» **WHAT TO WORK ON**
Copy the text from "5.2 Syk Inhibitors" up to and including "BCR pathway [85].", switching every "Syk" for "SYK".

» **TEXT**
☆ ☆ ☆ ☆ ☆ ☆ ☆
Copanlisib was studied in 11 patients with R/R MCL as part of a larger NHL trial, with a reported ORR of 63.6%. Hyperglycemia and hypertension were the most commonly reported adverse events, but the rates of serious toxicities were less than in the idelalsib trial [79]. Copanlisib displayed more effective targeting of MCL cells in vitro, particularly in an ibrutinib/venetoclax dual resistant model; however, further studies are needed to assess responses in resistant tumors in vivo [80].
Upregulation of the PI3K signaling pathway has been implicated in one method of ibrutinib resistance, and subsequent inactivation of the pathway with idelalisib in combination with ibrutinib in mouse models limited the growth of ibrutinib-resistant tumors [81]. Therefore, combinations of PI3K inhibitors with BTK inhibitors represents a possible pathway to overcome resistance. Umbralisib, a next-generation PI3K inhibitor, is being studied in a triplet combination with ublituximab and the novel selective BTK inhibitor TG-1701 in patients with R/R B-cell lymphomas (NCT03671590) [82]. Umbralisib, ublituximab, and venetoclax were shown to have good tolerability and rapid minimal residual disease (MRD)-negative responses in CLL [83] and the trial has since been expanded to include MCL (NCT03379051). Given the improved tolerability of umbralisib in other malignancies, we anticipate this may be a beneficial PI3K option for patients with MCL in the future.
5.2 Syk Inhibitors
Spleen tyrosine kinase (Syk) is also part of the BCR pathway, acting upstream of BTK and PI3K to initiate the BCR survival signal and amplify it through a non-antigen-binding dependent pathway [84]. Fostamatanib, an oral Syk inhibitor, was first trialed in patients with R/R B-cell NHL and CLL, including nine patients with MCL in a phase I/II study. The ORR was 22%; only one patient with MCL had a partial response and four had stable disease, but this represented a novel way to interrupt the BCR pathway [85].
☆ ☆ ☆ ☆ ☆ ☆ ☆
(Extracted records)
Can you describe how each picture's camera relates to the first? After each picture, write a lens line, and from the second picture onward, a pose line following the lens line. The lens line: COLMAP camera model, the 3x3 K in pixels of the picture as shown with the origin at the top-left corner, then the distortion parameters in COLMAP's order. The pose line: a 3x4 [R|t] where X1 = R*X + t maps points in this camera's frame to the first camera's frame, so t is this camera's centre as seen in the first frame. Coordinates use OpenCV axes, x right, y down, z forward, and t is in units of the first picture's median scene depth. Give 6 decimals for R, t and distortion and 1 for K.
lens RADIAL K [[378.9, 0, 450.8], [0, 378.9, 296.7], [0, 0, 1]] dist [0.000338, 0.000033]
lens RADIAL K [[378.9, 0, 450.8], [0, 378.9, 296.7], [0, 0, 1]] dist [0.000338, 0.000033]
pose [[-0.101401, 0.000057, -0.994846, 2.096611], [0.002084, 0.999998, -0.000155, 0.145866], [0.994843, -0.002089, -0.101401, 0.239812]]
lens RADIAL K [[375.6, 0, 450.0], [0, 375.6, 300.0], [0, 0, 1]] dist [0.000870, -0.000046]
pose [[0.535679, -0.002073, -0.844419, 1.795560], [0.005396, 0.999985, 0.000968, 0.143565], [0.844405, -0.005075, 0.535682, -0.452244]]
☆ ☆ ☆ ☆ ☆ ☆ ☆
» **SOLUTION TO THE PROBLEM**
5.2 SYK Inhibitors
Spleen tyrosine kinase (SYK) is also part of the BCR pathway, acting upstream of BTK and PI3K to initiate the BCR survival signal and amplify it through a non-antigen-binding dependent pathway [84]. Fostamatanib, an oral SYK inhibitor, was first trialed in patients with R/R B-cell NHL and CLL, including nine patients with MCL in a phase I/II study. The ORR was 22%; only one patient with MCL had a partial response and four had stable disease, but this represented a novel way to interrupt the BCR pathway [85].